The “R” Word Is Rearing Its Ugly Head
The “R” Word Is Rearing Its Ugly Head By Mark Nestmann for Nestmann
TDC Note – Well…hmmmm… recession has been with us since maybe as early as 2000 and I have been saying we are in an economic depression since about 2014-2015.
It’s here, or at least nearly here. “It,” in this case, is another recession.
We can debate the causes – an escalating trade war between the US and China, too much dodgy debt, the end of the longest bull market in history, or perhaps all three.
But all the economic indicators tell us the recession we’ve anticipated for so long is finally here:
- The yield curve for US Treasury securities has been “inverted” since June. That means short-term yields are higher than long-term yields. Inversions indicate that investors are snapping up long-term bonds in the expectation that interest rates will fall. Since central banks typically lower interest rates in a recession, an inverted yield curve is considered one of the most accurate predictors of a recession. Indeed, the last five recessions in the US have all been preceded by an inverted yield curve.
- The US manufacturing industry, which employs almost 13 million people, is now contracting. Production fell sharply in the second quarter and excess capacity is rising. Factory activity is now at a 10-year low.
- Consumer confidence is at a two-year low. That indicates US consumers are pessimistic about the economy. Americans now believe jobs are harder to find and are increasingly concerned about the impact of the trade war with China.
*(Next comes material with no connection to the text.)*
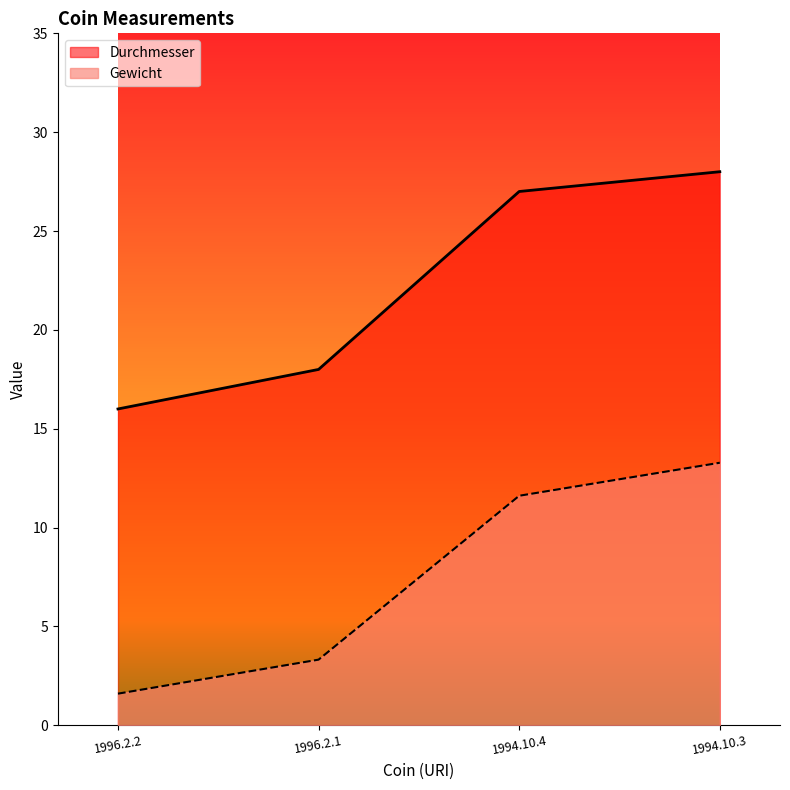

What is the difference between the highest and lowest values at 1994.10.3?

14.7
- Just as in the last recession, credit rating agencies are again using questionable assumptions to give trillions of dollars of credit to cash-strapped corporations. And the volume of debt rated BBB- (the lowest-rated “investment-grade” debt) has ballooned from $700 billion in 2008 to $3 trillion today. In 2007, companies rated BBB- had an average net debt of 2.1 times earnings. Today, that ratio is 3.2. And more than a third of companies with a BBB- rating have a debt-to-earnings ratio larger than five.
The most obvious consequence of a recession is increased stock market volatility. We’ve seen a lot of that lately, with the Dow Jones Industrials index falling nearly 3% on August 5.
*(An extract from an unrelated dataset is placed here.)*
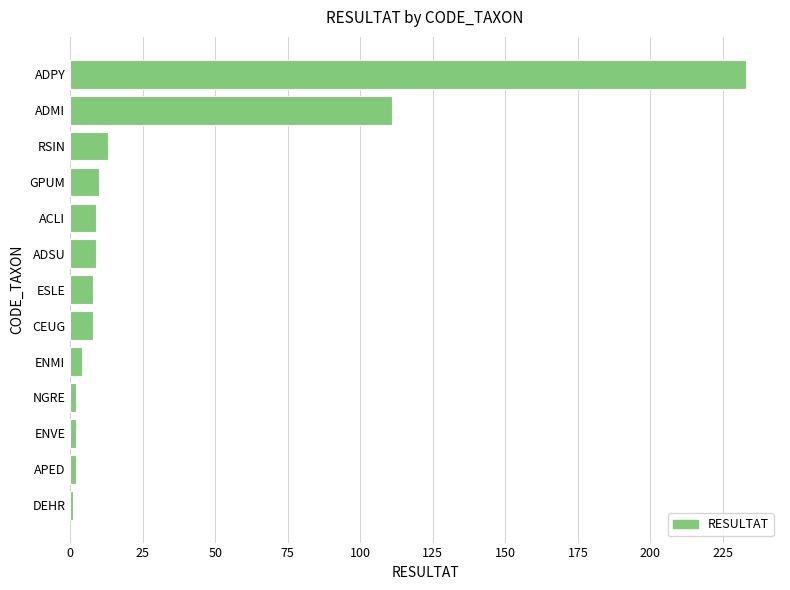

What is the difference between the maximum and minimum values?

232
A less visible, but equally important result of a recession will be a big fall-off in the value of bonds rated BBB-. If a sizable chunk of that $3 trillion market is downgraded to junk status, institutional investors like pension funds that are legally required to hold only investment-grade bonds will have to sell their holdings all at once. That rush to the exits could lead to enormous losses, which could happen in a matter of hours.